小学生以前の記憶のない元カノと無人の別荘地で過ごす、捜索と推理の夜。芝居に向いた話かも。

高校から大学、かつて6年間付き合った元恋人の沙也加の頼みで大学の研究助手・中野は一緒に山中の別荘地にある無人の一軒家を訪ねる。沙也加の持っていた鍵で中に入った2人は、電気も水道も引かれておらず、時計は全て11時10分で止まっている不思議な別荘の捜索で様々なものを発見し、沙也加の記憶につながる事実を推定していくー。

なにも分からない状態から、閉鎖空間で2人だけで立ち回る。そしてだんだん過去を明らかにしていく2人劇。なぜこの家はあるのか、まで根源的に掘り下げる。

こういう展開になると先が読める気がするものだ。

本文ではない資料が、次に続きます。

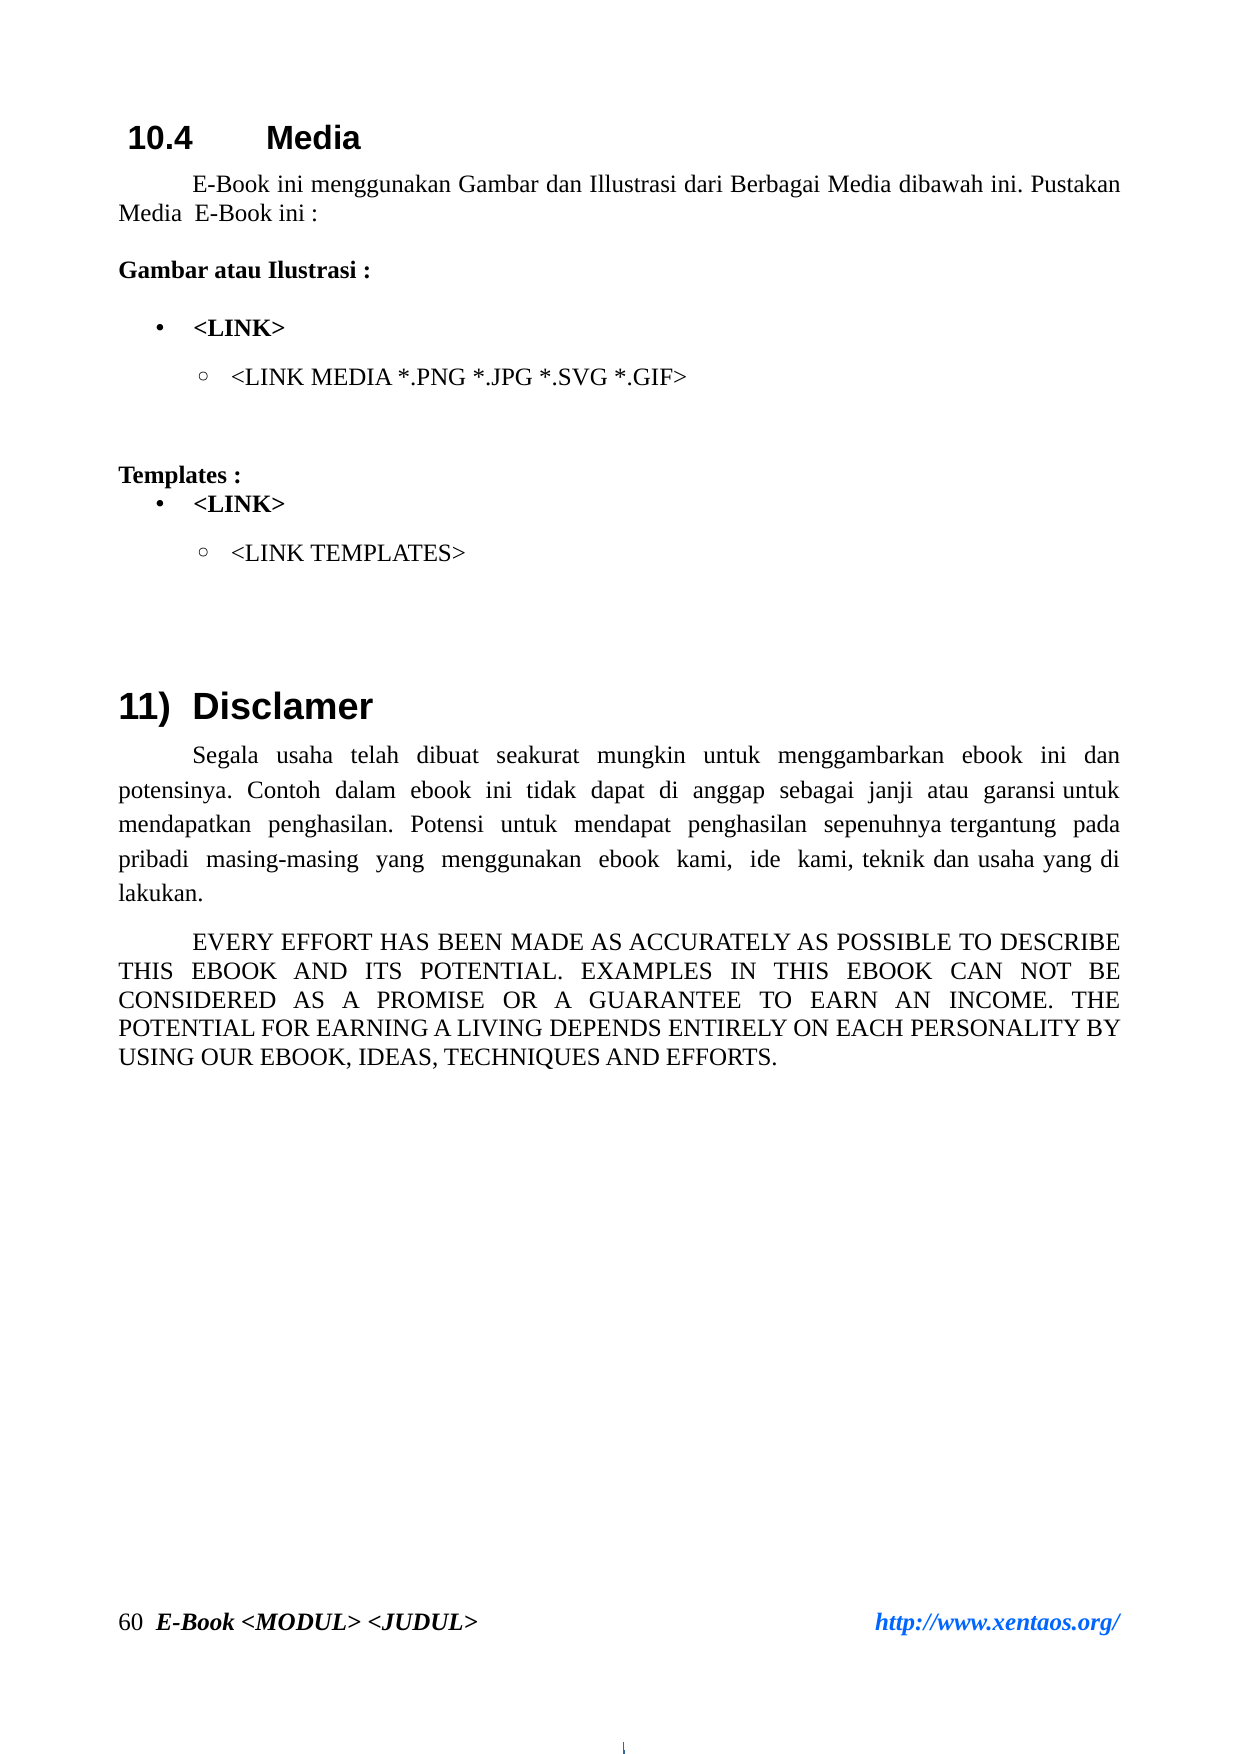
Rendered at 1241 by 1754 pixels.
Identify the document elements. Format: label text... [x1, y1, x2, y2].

list <LINK> [156, 313, 1122, 342]
subtitle Media [118, 118, 1122, 157]
text EVERY EFFORT HAS BEEN MADE AS ACCURATELY AS POSSIBLE TO DESCRIBE THIS EBOOK AND ITS POTENTIAL. EXAMPLES IN THIS EBOOK CAN NOT BE CONSIDERED AS A PROMISE OR A GUARANTEE TO EARN AN INCOME. THE POTENTIAL FOR EARNING A LIVING DEPENDS ENTIRELY ON EACH PERSONALITY BY USING OUR EBOOK, IDEAS, TECHNIQUES AND EFFORTS. [118, 927, 1122, 1071]
text Templates : [118, 460, 1122, 489]
list <LINK TEMPLATES> [193, 538, 1122, 567]
text Segala usaha telah dibuat seakurat mungkin untuk menggambarkan ebook ini dan potensinya. Contoh dalam ebook ini tidak dapat di anggap sebagai janji atau garansi untuk mendapatkan penghasilan. Potensi untuk mendapat penghasilan sepenuhnya tergantung pada pribadi masing-masing yang menggunakan ebook kami, ide kami, teknik dan usaha yang di lakukan. [118, 740, 1122, 907]
list <LINK MEDIA *.PNG *.JPG *.SVG *.GIF> [193, 362, 1122, 391]
list <LINK> [156, 489, 1122, 518]
text E-Book ini menggunakan Gambar dan Illustrasi dari Berbagai Media dibawah ini. Pustakan Media E-Book ini : [118, 169, 1122, 227]
subtitle Disclamer [118, 684, 1122, 728]
text Gambar atau Ilustrasi : [118, 256, 1122, 284]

おおむね理由は予想がつく。ただ少しずつ判明していく過程はやはり読んでてスリルがあるもので、パラパラと読み終わった。

ドラマとしての形式は興味深いが、ネタを読んでしまった後としては、見えないものはやはり見えないなと。だからいいのかもしれないが、もう少し鮮明にする方法はあったのかもしれない。謎を何重かにしようと思ってひねったらやはり分かりにくくなる。見えにくくなる。そんな気がした。都合の良さもチラリと。

東野圭吾と仲の良い作家、黒川博行の解説からは作家としての東野圭吾の本音というか、リアルな姿の一部が垣間見えて興味深かった。東野圭吾は直木賞選考でも厳しい意見を厳しい言い方で表す人、というイメージで、今回読んで、やはり大変高度な能力を駆使している部分があるんだなと。

古い作品。まだスマホもケータイも出てこない。男女の妙も含めて懐かしく楽しめました。はい。